1981 ereignete sich etwa, das Martinas Leben in neue Bahnen lenkte. Beim Polterabend einer Kollegin lernte sie einen schüchternen, jungen Mann kennen, der zwar alle Voraussetzungen zur Gründung einer Familie mitbrachte, also: Gesundheit, Zeugungsfähigkeit, Unbescholtenheit, eine hervorragende Ausbildung und einen sicheren Arbeitsplatz in der Verwaltung der Stadt Werther, ja, sogar einen nicht zu vernachlässigenden Bausparvertrag, allein, es fehlte ihm an Esprit, er verstand es nicht, zu flirten und weckte mit seinem einschläfernden Äußeren auch nicht den Jagdinstinkt offensiver, paarungswilliger Weibchen.

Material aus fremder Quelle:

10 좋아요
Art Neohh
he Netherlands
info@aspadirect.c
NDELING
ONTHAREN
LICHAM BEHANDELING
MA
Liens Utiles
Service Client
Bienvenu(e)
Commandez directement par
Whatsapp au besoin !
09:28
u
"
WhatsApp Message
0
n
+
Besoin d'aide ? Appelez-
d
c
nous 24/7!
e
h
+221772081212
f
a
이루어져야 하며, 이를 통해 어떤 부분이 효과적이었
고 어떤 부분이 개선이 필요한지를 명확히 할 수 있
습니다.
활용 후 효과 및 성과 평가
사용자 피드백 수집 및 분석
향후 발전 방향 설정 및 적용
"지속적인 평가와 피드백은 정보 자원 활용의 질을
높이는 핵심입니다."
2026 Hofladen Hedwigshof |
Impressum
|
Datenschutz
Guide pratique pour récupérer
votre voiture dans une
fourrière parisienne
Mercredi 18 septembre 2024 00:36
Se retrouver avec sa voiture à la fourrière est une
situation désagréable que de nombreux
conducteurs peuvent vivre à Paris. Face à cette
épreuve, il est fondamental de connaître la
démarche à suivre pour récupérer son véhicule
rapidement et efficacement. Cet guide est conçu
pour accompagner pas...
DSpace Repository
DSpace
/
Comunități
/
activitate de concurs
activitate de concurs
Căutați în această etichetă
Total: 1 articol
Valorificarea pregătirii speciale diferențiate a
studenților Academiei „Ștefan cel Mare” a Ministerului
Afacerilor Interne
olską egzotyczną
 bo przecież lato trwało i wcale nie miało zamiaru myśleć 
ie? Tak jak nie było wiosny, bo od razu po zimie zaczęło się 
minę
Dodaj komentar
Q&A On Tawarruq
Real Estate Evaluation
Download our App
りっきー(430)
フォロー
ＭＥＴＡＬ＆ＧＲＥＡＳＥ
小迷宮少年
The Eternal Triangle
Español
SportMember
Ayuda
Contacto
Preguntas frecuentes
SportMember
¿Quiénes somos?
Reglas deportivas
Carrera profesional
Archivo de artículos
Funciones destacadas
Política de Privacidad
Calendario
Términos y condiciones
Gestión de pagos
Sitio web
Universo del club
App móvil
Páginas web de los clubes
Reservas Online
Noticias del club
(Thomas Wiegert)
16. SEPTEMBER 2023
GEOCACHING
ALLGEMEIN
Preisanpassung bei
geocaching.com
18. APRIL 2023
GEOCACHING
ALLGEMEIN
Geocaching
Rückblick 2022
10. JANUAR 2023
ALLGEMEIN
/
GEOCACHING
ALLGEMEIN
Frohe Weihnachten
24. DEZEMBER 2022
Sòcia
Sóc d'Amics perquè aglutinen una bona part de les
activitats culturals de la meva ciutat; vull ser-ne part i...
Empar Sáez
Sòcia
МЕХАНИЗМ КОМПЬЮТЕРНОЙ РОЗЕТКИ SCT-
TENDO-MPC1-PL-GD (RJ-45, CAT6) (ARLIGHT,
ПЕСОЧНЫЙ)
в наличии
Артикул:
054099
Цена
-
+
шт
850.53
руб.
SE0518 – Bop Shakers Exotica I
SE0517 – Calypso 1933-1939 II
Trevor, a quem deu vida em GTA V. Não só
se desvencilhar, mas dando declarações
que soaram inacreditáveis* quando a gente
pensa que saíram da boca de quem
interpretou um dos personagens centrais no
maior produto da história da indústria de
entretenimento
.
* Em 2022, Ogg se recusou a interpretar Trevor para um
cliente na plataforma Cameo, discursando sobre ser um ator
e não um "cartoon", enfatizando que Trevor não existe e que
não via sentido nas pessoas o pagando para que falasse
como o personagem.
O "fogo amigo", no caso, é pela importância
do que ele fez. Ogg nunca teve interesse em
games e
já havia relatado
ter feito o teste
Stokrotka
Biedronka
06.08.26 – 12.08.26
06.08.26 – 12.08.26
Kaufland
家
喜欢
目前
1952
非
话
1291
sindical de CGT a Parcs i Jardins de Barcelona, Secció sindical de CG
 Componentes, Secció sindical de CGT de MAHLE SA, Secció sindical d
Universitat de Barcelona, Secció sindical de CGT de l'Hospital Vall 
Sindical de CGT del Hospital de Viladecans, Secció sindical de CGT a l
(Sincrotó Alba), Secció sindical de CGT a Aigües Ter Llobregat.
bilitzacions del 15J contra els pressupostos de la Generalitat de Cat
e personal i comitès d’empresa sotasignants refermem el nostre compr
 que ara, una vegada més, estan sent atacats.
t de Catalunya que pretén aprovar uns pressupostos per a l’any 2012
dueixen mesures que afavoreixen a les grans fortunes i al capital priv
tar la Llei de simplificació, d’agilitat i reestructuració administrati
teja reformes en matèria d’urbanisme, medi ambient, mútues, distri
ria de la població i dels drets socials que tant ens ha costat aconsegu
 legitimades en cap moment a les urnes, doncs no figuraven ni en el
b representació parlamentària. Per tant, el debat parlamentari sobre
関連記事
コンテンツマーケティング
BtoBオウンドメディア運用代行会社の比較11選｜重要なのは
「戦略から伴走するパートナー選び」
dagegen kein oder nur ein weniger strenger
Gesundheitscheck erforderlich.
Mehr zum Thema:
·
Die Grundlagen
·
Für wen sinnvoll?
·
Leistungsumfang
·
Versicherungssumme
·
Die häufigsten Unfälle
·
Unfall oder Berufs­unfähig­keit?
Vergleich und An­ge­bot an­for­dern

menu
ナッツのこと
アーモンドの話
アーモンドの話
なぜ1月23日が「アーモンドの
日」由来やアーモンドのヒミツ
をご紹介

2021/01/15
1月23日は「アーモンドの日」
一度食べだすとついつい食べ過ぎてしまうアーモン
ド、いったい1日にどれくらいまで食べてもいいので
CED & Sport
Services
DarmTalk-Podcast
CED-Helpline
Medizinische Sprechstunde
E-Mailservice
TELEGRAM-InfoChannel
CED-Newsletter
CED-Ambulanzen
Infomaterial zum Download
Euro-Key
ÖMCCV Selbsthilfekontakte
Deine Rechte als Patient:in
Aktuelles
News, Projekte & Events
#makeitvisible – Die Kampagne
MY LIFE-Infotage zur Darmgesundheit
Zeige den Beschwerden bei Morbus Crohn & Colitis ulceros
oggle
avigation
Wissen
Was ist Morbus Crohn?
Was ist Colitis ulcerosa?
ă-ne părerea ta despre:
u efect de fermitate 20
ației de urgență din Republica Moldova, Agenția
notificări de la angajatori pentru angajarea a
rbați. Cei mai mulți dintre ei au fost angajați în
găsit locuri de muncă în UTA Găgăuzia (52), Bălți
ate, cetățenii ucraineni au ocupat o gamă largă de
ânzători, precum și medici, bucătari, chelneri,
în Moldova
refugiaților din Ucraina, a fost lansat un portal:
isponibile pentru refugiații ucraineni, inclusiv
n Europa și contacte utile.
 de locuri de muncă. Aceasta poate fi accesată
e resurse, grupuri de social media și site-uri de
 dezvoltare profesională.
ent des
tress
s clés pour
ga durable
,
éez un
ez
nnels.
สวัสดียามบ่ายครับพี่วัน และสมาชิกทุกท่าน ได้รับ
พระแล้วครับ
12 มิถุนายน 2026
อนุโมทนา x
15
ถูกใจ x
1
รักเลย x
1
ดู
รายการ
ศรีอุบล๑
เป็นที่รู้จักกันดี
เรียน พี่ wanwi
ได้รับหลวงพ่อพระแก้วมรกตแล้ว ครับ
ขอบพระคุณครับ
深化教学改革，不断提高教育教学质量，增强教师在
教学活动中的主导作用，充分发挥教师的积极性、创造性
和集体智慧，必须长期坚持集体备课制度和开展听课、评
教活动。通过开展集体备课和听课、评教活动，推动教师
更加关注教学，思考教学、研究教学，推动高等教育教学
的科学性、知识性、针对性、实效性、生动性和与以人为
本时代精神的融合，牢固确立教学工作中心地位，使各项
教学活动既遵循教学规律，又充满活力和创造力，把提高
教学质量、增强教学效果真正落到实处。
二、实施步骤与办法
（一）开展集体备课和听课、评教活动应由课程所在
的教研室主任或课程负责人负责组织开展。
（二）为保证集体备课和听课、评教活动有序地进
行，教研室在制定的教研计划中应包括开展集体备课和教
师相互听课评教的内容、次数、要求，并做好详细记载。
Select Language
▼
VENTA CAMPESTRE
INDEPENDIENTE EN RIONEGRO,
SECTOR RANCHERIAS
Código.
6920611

Martina hatte es indes längst aufgegeben, auf den eigens für sie auf die Welt gekommenen Märchenprinzen zu warten, doch trotz ihrer wachsamen Kompromiss-Bereitschaft hatten es nicht einmal die bei ihr versucht, die für sie vollkommen indiskutabel waren. An diesem Abend hatte Manfred, der verzweifelt eine Frau suchte, gleich zu Beginn nach möglichen Kandidatinnen Ausschau gehalten und sich beim Gastgeber erkundigt, welche Damen dem Markt überhaupt zur Verfügung standen. Sein Blick fiel auf einen auberginenroten Pilzhaarschnitt auf einem teigigen, blutleeren Gesicht, aus dem ihn ein paar wässrig blaue Augen und knallrot geschminkte Lippen dümmlich anlächelten. Eine Etage tiefer befand sich eine kurze Halskette aus Holzperlen so groß wie reife Süßkirschen, danach eine weiße Puffärmel-Bluse mit roten Ethno-Stickereien. Die Bluse steckte in einer oben zu engen und unten zu weiten, schwarzen Hose, so dass der dreistöckige Rumpf: Hängebrüste, Unterbrustspeckfalte, Tailllenspeckfalte nicht zu verbergen war und wie ein aus Plastikreifen zusammengesetzter Jakobsturm der günstigen Preisklasse erschien.

„Was ist das denn für eine?“, hatte Manfred den Bräutigam gefragt.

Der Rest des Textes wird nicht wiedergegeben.